I saw a similar article in the FT yesterday, quoting Lester Brown of the Worldwatch Institute. He seems to be tooting his “China will eat the world bare!” horn, yet again. The same arguments seem to be reproduced in the IHT, although without atribution.
“We should remember that food shortages were second only to oil prices in causing the huge global inflation of 1973 to 1975, which resulted in a collapse of financial asset prices and pushed the global economy into deep recession. Then, as now, the surge in commodity prices followed a period of easy money and rapidly rising financial markets.”
Nope, the causality ran the other way around. Money growth, driven at that time by the dollars printed by the Johnson and Nixon administrations to fund Vietnam and the Great Society programmes created the inflation. The monetarists (using the word in the correct sense and not as Deputy Frank Ross does) were correct in pointing out that this was another proof that “Inflation is always and everywhere a monetary phenomenon” in the words of Milton Friedman.
Without the money growth, the oil price hikes would probably not have been possible, given that OPEC voted for price increases every year for a decade before 1973.
The expanded money supply fed through into higher prices for frequently-traded commodities and currency movements, as these are the most flexible prices in any economy. The FT were covering this in yet another article, citing researc by Jacob Frankel http://ksghome.harvard.edu/~.jfrankel.academic.ksg/overshootingmodel.pdf
So no, I don’t think that food price rises in China signal global inflation. Anyone should observe that inflation at 5% in consumer prices is a problem in China mainly as a rapid run-up in commodity prices and speculative assets. Like Ireland, it has a currency peg at too low a level and interest rates (under 4%) lower than inflation, with the same result: stratospheric house price inflation.

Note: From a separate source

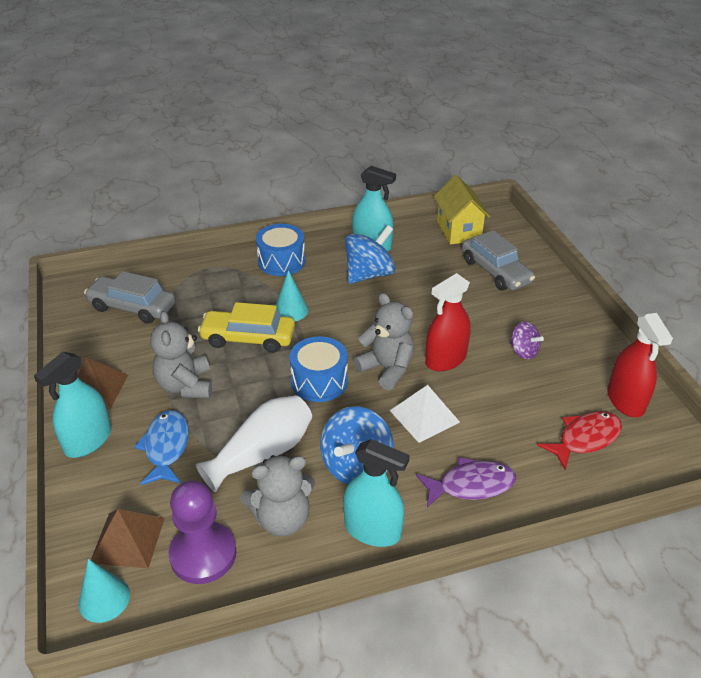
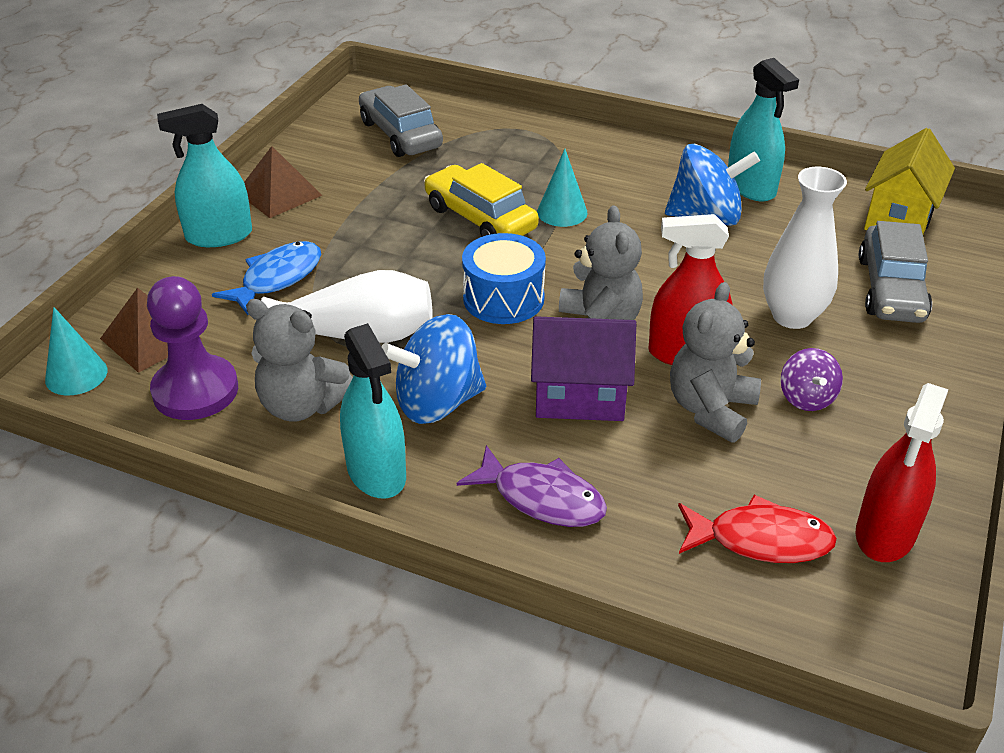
camera: 40 degrees right, 0 degrees up
(185, 386) = (362, 232): grey teddy bear -> grey teddy bear (710, 409)
(281, 261) = (614, 157): blue drum -> none
(424, 416) = (580, 397): white pyramid -> purple house
(470, 310) = (792, 316): none -> white vase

Even a mere journalist might figure out, if he knew a little of the economic theory of trade, that countries will specialise in areas where they have an advantage. For China, with 1.3 billion people, that has to be labour.
Trying to squeeze the food for all these mouths out of a tiny portion of the Earth’s soil is crazy: You can expect that Canada, Australia, Argentina, Russia, Ukraine and America will be willing and able to supply the grain and other foodstuffs needed, especially with all those walking tomatoes Monsanto promises us.
The curent policy would be analogous to growing potatoes on small patches of ground between the office blocks of the IFSC.
However, China does have a deeply-embedded fear of famine, which drives the misquided focus on self-sufficiency, as well as the unfortunate tendancy to eat just about anything.
Might I recommend this paper to cover some of these issues?
You really should read Lomborg’s Skeptical Environmentalist, who covers Brown’s grain scare story in depth and thoroughly dismembers it. (I had a long talk with him over lunch today, and he’s a true gent).
The UN FAO, the leading global agency for agriculture is similarly dismissive of Brown, so
it’s safe to take our overflowing bowl of rice with as big a pinch of salt as we wish.